The recursion can be written as $$ \begin{bmatrix}x_n\\y_n\end{bmatrix}=\begin{bmatrix}1&2\\1&1\end{bmatrix}\begin{bmatrix}x_{n-1}\\y_{n-1}\end{bmatrix} $$ The matrix has two eigenvalues: the roots of $\lambda^2-2\lambda-1=0$; that is, $\lambda=1\pm\sqrt{2}$.

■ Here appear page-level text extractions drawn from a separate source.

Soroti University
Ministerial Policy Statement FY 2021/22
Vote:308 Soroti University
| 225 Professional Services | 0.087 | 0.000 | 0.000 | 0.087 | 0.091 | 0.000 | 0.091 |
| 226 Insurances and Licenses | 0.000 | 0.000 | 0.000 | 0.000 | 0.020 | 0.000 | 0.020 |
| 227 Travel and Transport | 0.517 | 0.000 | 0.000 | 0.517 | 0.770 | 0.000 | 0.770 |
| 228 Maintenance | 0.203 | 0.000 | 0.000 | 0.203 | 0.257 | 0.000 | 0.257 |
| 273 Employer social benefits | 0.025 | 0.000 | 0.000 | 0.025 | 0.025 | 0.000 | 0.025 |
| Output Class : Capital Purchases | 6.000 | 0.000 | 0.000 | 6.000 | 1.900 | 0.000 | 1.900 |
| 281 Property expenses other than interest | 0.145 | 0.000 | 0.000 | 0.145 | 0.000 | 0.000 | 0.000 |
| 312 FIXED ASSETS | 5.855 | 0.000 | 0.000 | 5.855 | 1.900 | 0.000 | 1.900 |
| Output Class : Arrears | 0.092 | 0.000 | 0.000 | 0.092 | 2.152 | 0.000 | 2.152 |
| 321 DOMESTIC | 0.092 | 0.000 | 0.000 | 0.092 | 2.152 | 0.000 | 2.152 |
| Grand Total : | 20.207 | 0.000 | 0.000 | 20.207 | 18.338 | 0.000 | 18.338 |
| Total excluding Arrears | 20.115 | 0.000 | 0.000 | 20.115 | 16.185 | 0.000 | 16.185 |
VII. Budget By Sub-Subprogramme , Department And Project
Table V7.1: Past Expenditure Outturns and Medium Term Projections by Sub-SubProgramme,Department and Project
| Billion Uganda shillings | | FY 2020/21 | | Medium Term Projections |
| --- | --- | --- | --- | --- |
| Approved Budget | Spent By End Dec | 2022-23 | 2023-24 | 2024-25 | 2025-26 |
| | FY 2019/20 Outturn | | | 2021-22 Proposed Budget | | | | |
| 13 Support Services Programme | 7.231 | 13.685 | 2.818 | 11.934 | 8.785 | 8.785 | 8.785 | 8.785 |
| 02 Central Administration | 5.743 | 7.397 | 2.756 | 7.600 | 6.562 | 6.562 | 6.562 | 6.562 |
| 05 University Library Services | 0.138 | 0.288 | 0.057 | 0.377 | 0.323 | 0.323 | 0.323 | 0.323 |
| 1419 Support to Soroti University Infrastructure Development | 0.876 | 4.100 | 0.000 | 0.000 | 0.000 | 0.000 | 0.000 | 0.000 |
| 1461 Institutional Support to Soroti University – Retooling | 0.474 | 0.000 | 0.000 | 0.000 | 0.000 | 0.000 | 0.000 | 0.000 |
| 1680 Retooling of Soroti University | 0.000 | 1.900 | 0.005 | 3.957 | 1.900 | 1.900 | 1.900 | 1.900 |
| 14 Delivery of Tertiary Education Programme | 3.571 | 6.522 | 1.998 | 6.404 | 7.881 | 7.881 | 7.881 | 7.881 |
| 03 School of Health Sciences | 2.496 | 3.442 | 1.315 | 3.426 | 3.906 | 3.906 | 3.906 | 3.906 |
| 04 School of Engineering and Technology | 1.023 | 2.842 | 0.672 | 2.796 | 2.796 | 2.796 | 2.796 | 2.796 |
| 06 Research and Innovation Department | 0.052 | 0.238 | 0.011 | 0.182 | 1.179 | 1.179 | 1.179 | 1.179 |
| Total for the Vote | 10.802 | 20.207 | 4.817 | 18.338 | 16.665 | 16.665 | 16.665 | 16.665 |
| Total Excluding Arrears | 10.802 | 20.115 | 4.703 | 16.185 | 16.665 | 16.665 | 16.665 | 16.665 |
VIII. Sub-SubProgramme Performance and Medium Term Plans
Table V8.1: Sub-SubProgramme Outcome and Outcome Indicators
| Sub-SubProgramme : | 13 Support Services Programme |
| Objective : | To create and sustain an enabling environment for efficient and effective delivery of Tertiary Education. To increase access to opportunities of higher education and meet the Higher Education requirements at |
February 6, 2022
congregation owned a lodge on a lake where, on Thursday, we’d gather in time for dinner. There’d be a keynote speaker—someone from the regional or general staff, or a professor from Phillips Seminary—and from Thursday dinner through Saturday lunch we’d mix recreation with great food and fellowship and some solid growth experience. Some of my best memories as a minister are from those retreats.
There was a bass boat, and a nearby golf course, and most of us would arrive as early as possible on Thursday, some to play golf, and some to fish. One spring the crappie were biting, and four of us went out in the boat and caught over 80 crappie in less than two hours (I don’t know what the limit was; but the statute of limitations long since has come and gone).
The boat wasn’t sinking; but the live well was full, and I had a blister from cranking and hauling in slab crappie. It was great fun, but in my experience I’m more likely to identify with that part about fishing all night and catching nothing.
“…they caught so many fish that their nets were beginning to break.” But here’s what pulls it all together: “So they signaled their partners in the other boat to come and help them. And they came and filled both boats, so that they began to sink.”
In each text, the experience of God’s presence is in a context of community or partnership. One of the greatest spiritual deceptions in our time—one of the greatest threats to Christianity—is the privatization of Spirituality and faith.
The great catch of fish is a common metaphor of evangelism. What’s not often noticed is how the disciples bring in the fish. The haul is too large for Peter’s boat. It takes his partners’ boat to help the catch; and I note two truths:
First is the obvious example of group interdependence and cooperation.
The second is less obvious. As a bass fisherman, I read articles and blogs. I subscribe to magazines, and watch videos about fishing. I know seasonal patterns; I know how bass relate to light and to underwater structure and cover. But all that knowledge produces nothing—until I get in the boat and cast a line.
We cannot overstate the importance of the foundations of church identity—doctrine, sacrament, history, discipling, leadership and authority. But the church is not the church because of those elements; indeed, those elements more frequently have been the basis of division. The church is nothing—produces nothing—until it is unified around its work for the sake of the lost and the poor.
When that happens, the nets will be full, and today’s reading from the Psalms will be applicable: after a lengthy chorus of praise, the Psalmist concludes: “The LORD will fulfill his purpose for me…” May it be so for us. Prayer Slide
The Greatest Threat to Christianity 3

The eigenvector with the eigenvalue of $1-\sqrt{2}$ is $$ \begin{bmatrix}1&2\\1&1\end{bmatrix}\color{#C00000}{\begin{bmatrix}\sqrt{2}\\-1\end{bmatrix}}=\begin{bmatrix}-2+\sqrt{2}\\-1+\sqrt{2}\end{bmatrix}=(1-\sqrt{2})\color{#C00000}{\begin{bmatrix}\sqrt{2}\\-1\end{bmatrix}} $$ The eigenvector with the eigenvalue of $1+\sqrt{2}$ is $$ \begin{bmatrix}1&2\\1&1\end{bmatrix}\color{#C00000}{\begin{bmatrix}\sqrt{2}\\1\end{bmatrix}}=\begin{bmatrix}2+\sqrt{2}\\1+\sqrt{2}\end{bmatrix}=(1+\sqrt{2})\color{#C00000}{\begin{bmatrix}\sqrt{2}\\1\end{bmatrix}} $$ Therefore, $$ \begin{align} \begin{bmatrix}x_n\\y_n\end{bmatrix} &=\begin{bmatrix}x_0\\y_0\end{bmatrix}\begin{bmatrix}1&2\\1&1\end{bmatrix}^n\\ &=\left(a\begin{bmatrix}\sqrt{2}\\1\end{bmatrix}+b\begin{bmatrix}\sqrt{2}\\-1\end{bmatrix}\right)\begin{bmatrix}1&2\\1&1\end{bmatrix}^n\\ &=a(1+\sqrt2)^n\begin{bmatrix}\sqrt{2}\\1\end{bmatrix}+b(1-\sqrt2)^n\begin{bmatrix}\sqrt{2}\\-1\end{bmatrix}\\ &=a(1+\sqrt2)^n\left(\color{#C00000}{\begin{bmatrix}\sqrt{2}\\1\end{bmatrix}+\frac{b}{a}(2\sqrt{2}-3)^n\begin{bmatrix}\sqrt{2}\\-1\end{bmatrix}}\right) \end{align} $$ Assuming $a\ne0$, what is the limit of $x_n/y_n$ in red?